Extracted page text data:
┄┄┄┄┄┄┄┄┄┄┄┄┄┄┄┄┄┄┄┄
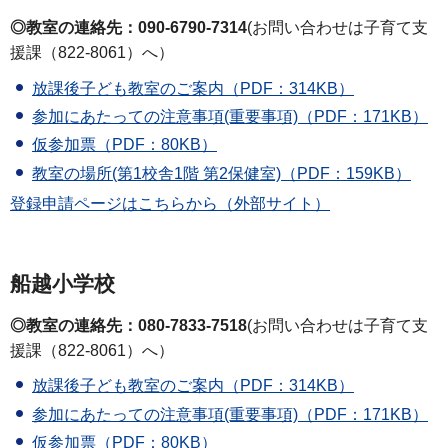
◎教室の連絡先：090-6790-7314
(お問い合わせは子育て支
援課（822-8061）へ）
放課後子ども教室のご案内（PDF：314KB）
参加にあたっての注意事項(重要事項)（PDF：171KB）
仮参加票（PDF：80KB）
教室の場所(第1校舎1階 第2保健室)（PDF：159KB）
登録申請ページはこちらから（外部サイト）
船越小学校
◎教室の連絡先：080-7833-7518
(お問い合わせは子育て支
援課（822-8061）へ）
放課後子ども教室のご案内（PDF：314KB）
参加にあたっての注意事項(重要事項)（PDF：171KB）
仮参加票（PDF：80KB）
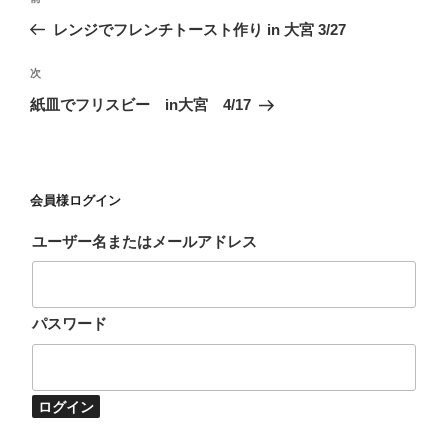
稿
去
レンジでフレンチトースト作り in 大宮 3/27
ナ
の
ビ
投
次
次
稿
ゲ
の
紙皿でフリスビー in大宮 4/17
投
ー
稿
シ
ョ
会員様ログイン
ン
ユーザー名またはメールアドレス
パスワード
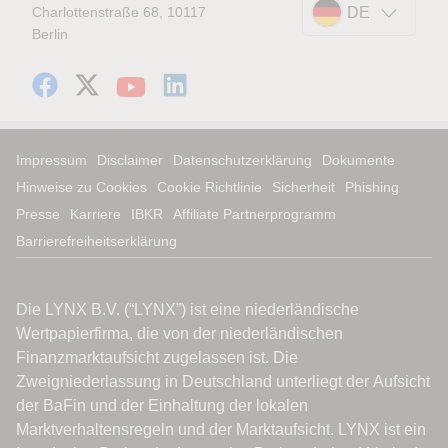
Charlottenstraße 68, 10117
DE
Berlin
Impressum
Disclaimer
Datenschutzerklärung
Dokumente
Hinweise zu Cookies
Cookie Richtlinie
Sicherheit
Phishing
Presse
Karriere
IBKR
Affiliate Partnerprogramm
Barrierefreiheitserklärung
┄┄┄┄┄┄┄┄┄┄┄┄┄┄┄┄┄┄┄┄
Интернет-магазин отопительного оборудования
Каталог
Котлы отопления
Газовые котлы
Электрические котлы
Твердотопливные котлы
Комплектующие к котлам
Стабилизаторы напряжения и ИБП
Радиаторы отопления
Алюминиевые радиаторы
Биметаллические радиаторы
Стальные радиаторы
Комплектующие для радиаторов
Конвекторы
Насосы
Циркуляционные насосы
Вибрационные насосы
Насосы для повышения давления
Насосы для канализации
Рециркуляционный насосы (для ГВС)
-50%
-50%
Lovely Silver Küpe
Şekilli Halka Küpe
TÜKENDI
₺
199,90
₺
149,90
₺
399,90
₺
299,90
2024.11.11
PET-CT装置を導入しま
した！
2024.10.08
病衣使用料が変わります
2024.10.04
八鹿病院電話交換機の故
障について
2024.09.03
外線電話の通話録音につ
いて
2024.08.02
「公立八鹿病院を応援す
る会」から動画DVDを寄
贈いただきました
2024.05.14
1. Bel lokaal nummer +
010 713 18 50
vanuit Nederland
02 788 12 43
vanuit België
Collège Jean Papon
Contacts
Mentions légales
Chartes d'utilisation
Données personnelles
┄┄┄┄┄┄┄┄┄┄┄┄┄┄┄┄┄┄┄┄
(YOUR ASSIGNMENT) Could you restate word for word the lines above from the one containing "Mentions légales" through the one containing "Données personnelles", both included, and nothing else?

(RESULT FOR THIS TASK)
Mentions légales
Chartes d'utilisation
Données personnelles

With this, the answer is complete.